I prefer 4th option because, among others, it is a standard. Is there any active project that support such requirements (specially something based on ASN.1)? Any usage example? Does the project include codecs (DER, BER, XER, etc.) that can be selected at runtime?
Thanks
You can find several open source and commercial implementation of tools for ASN.1. These usually include:
a compiler for the schema, which will generate code in your desired programming language
a runtime library which is used together with the generated code for encoding and decoding
ASN.1 is mainly used with the standardized communication protocols for telecom industry, so the commercial tools have very good support for the ASN.1 standard and various encoding rules.
Here are some starter tutorials and even free e-books:
http://www.oss.com/asn1/resources/asn1-made-simple/introduction.html
http://www.oss.com/asn1/resources/reference/asn1-reference-card.html
http://www.oss.com/asn1/resources/books-whitepapers-pubs/asn1-books.html
I know that the OSS ASN.1 commercial tools (http://www.oss.com/asn1/products/asn1-products.html) will support switching the encoding rules at runtime.
To add to bosonix's answer, there's also Objective System's tools at http://www.obj-sys.com/. The documentation from both OSS and Objective Systems includes many example uses.

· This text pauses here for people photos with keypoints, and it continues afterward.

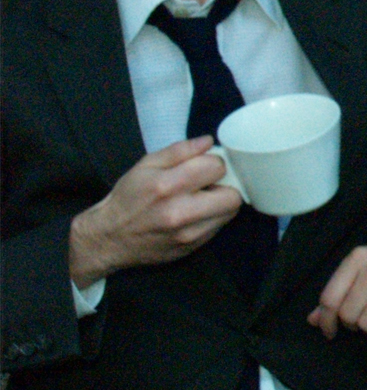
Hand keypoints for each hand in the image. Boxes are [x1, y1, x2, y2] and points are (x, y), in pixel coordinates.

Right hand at [68, 136, 241, 287]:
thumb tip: (209, 142)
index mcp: (167, 186)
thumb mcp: (146, 165)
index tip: (203, 166)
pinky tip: (196, 213)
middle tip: (208, 184)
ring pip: (230, 212)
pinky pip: (219, 227)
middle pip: (233, 195)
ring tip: (202, 198)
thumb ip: (180, 150)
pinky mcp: (192, 247)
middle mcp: (181, 213)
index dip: (213, 163)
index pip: (216, 168)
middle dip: (224, 185)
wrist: (110, 238)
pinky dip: (213, 217)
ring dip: (221, 202)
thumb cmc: (128, 198)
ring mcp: (188, 234)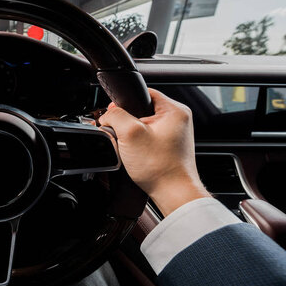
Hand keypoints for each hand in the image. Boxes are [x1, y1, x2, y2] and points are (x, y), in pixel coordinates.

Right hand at [99, 88, 209, 215]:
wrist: (173, 193)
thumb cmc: (160, 167)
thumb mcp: (130, 134)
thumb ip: (115, 116)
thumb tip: (108, 114)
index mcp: (175, 110)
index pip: (143, 93)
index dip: (125, 102)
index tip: (116, 115)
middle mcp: (178, 119)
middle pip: (142, 109)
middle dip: (127, 122)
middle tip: (124, 136)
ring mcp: (175, 134)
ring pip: (143, 125)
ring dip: (132, 135)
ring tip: (133, 148)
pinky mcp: (169, 146)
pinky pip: (148, 138)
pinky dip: (139, 144)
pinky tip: (138, 155)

ASN.1 is pretty much perfect for what you're looking for. I know of no other serialisation system that does this quite so thoroughly.
As well as a whole array of different binary encodings (ranging from the comprehensively tagged BER all the way down to the very packed-together PER), it does XML and now also JSON encodings too. These are well standardised by the ITU, so it is in theory fully inter operable between tool vendors, programming languages, OSes, etc.
There are other significant benefits to ASN.1. The schema language lets you define constraints on the value of message fields, or the sizes of arrays. These then get checked for you by the generated code. This is far more complete than many other serialisations. For instance, Google Protocol Buffers doesn't let you do this, meaning that you have to check the range of message fields (where applicable) in hand written code. That's tedious, error prone, and hard to maintain.
The only other ones that do this are XSD and JSON schemas. However with those you're at the mercy of the varying quality of tools used to turn those into source code - I've not yet seen any decent ones for JSON schemas. I'm not aware of whether or not Microsoft's xsd.exe honours such constraints either.